July 30, 2020
Invoice repurchasing is a feature of many invoice-backed working capital finance programmes, but it’s often a slightly blurred area where implementation is inconsistent between different programmes and interpretation can often depend on local jurisdictions and associated legal frameworks.
The obligation of a borrower to repurchase invoices depends on a combination of legal framework, program type and the repurchase reason. So for example, in an off-balance sheet (non-recourse) transaction, repurchasing due to invoice credit performance would not be a contractual obligation, but is often done voluntarily by the borrower to avoid breaching triggers or to protect the overall funding programme. Other contractual provisions relating to items such as dilutions or fraud could however force an invoice repurchase.
On-balance sheet (recourse) transactions are of course different. The contract terms could require repurchase in the event of adverse credit performance, similar to the repurchase obligations as a result of dilutions or fraud. And even in borrowing base transactions, a repurchase proxy exists through eligibility rules that jettison or expel invoices from the borrowing base when certain credit performance, eligibility criteria, warranties or programme obligations are breached.
The Aronova View
As service providers our role is not to structure transactions or set legal frameworks, but we increasingly see behaviour that is not traditionally monitored, and is probably not even considered when setting up the programme. This behaviour could affect eligibility and therefore funding, and should in many cases force the repurchase of an invoice, irrespective of the programme type.
Consider the case where an eligible invoice is submitted and sold (or forms part of the borrowing base), only for the issue date or due date of the invoice to be updated so that the invoice, if retested, would no longer be eligible. Or what happens if the value of a sold invoice subsequently changes relative to the advanced amount, so that an ineligible advance rate has now been applied.

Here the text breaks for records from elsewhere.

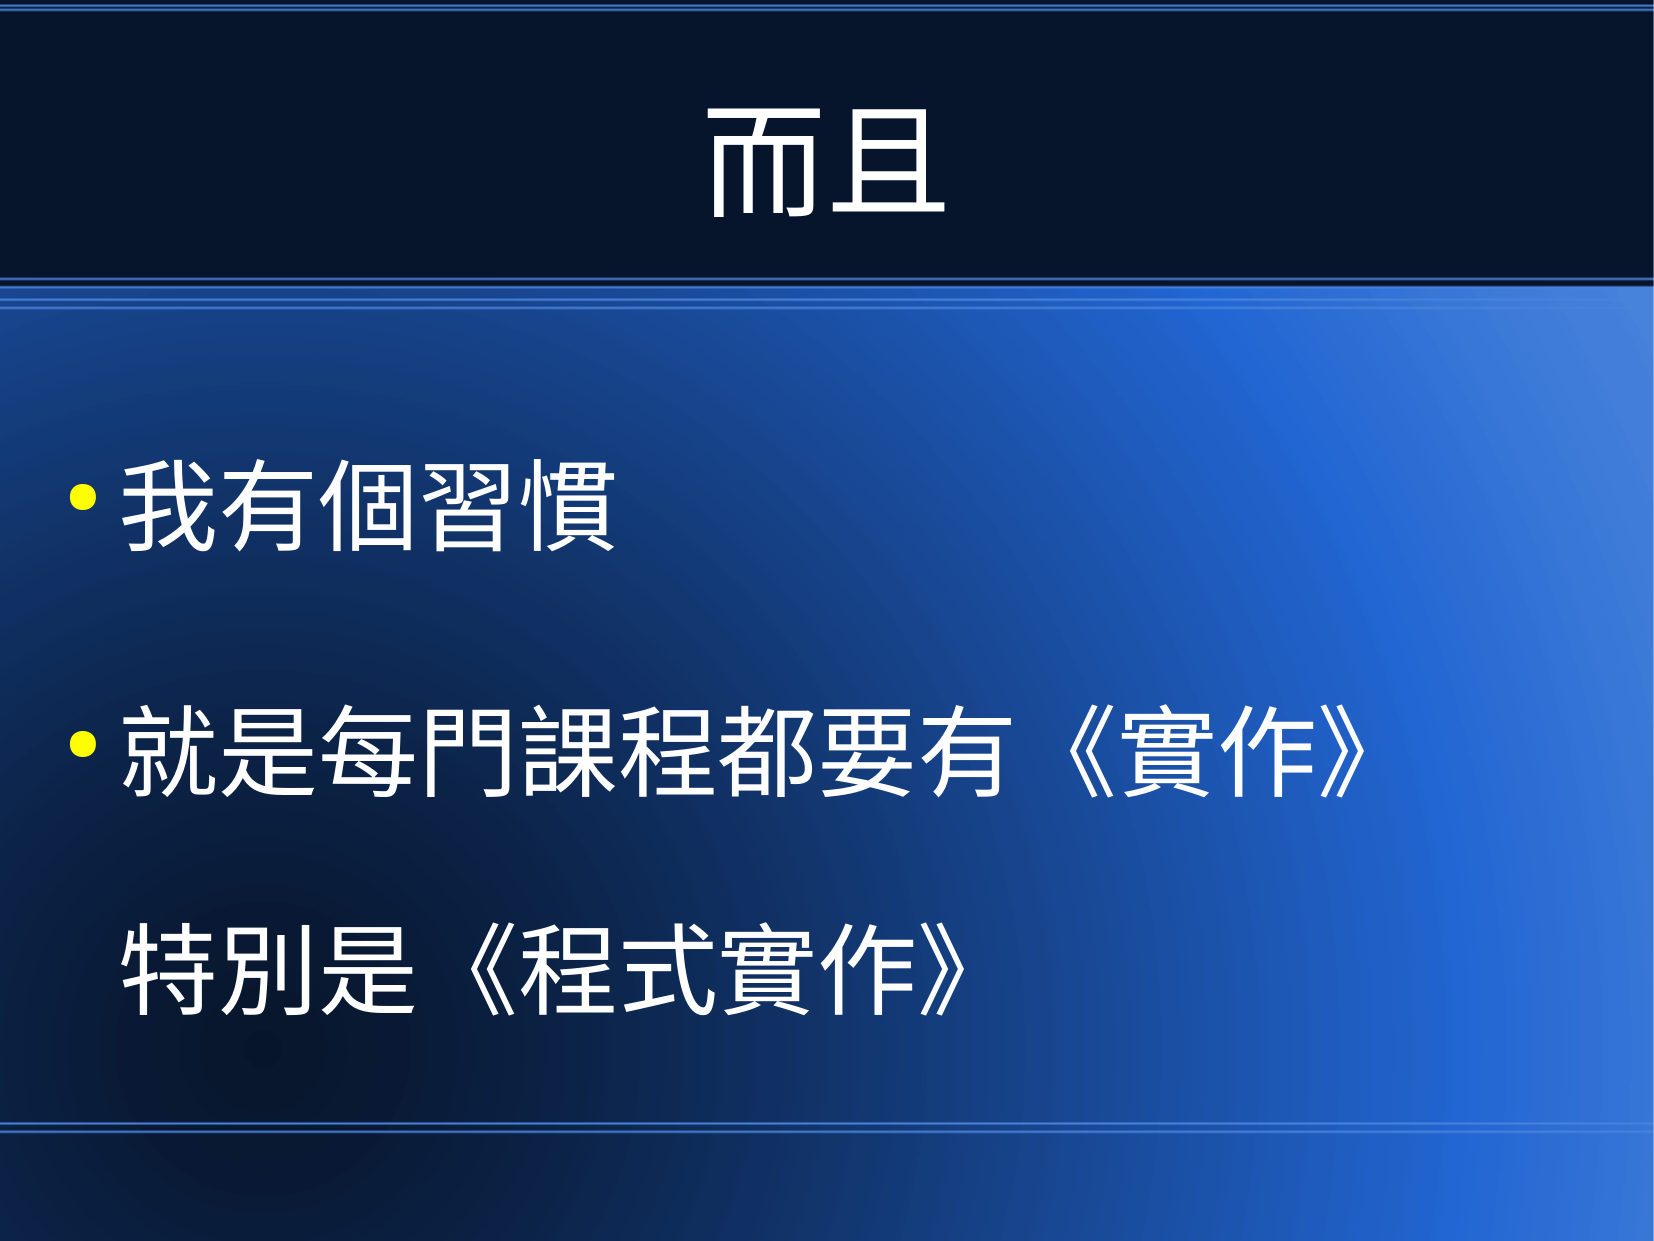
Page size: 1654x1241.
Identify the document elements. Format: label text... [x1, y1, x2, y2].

list 我有個習慣 就是每門課程都要有《實作》 特別是《程式實作》 [47, 355, 1619, 1241]
picture [0, 0, 1654, 1241]
title 而且 [82, 49, 1571, 257]
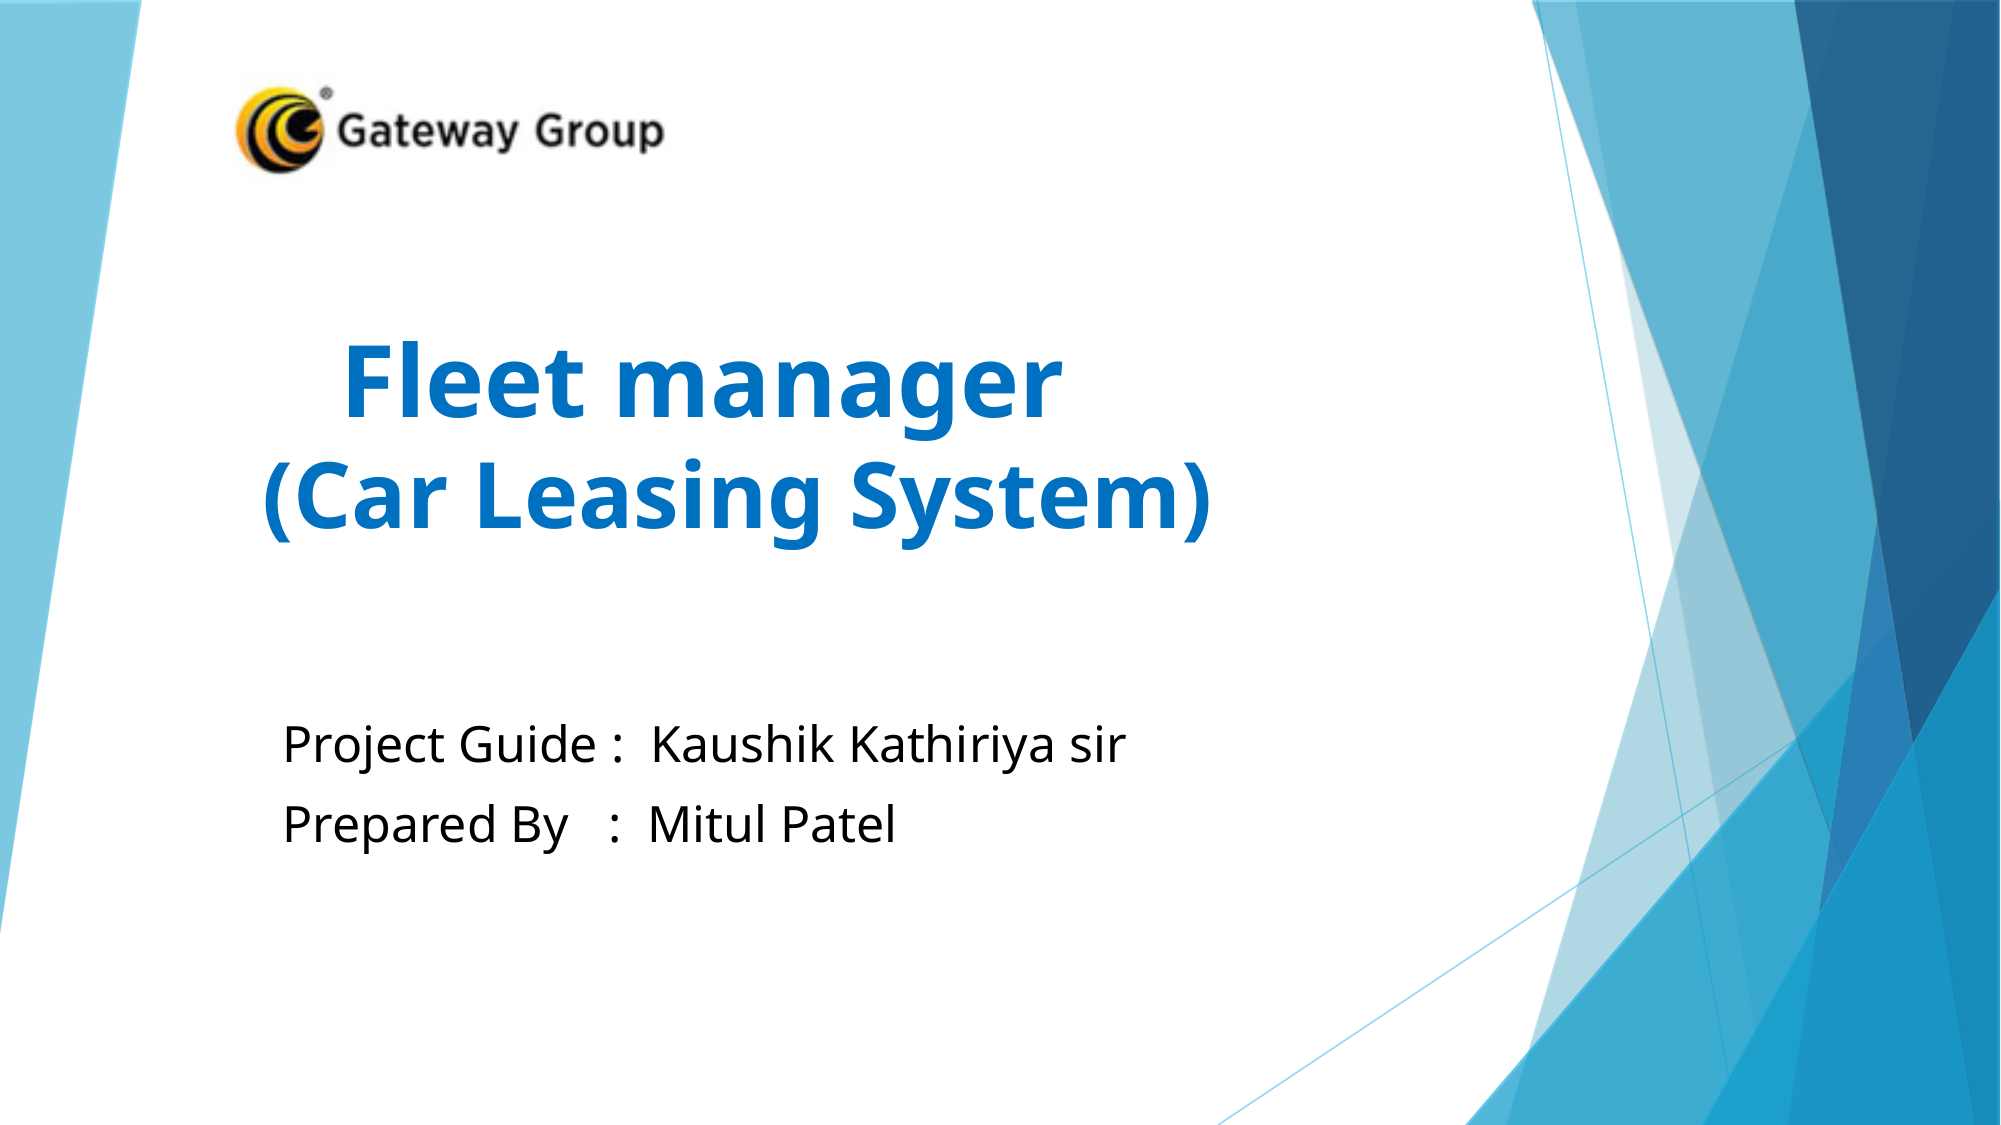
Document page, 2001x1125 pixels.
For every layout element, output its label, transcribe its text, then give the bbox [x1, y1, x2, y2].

We see activity like this on a regular basis and in response we built Collateral Shield as a means of protecting the funder (and insurer) against this silent, mostly unobserved activity. On a programme-by-programme basis, Collateral Shield applies a repurchase strategy that can be configured to respond to certain events. So for example, if we detect a due date change to a sold invoice, Collateral Shield could automatically repurchase the invoice and retest it against relevant eligibility criteria. It would only then be resold to the programme if it were still eligible.
Collateral Shield makes it possible to control repurchase activity in a more systematic way and to enforce repurchasing when required by the funding or insurance programme.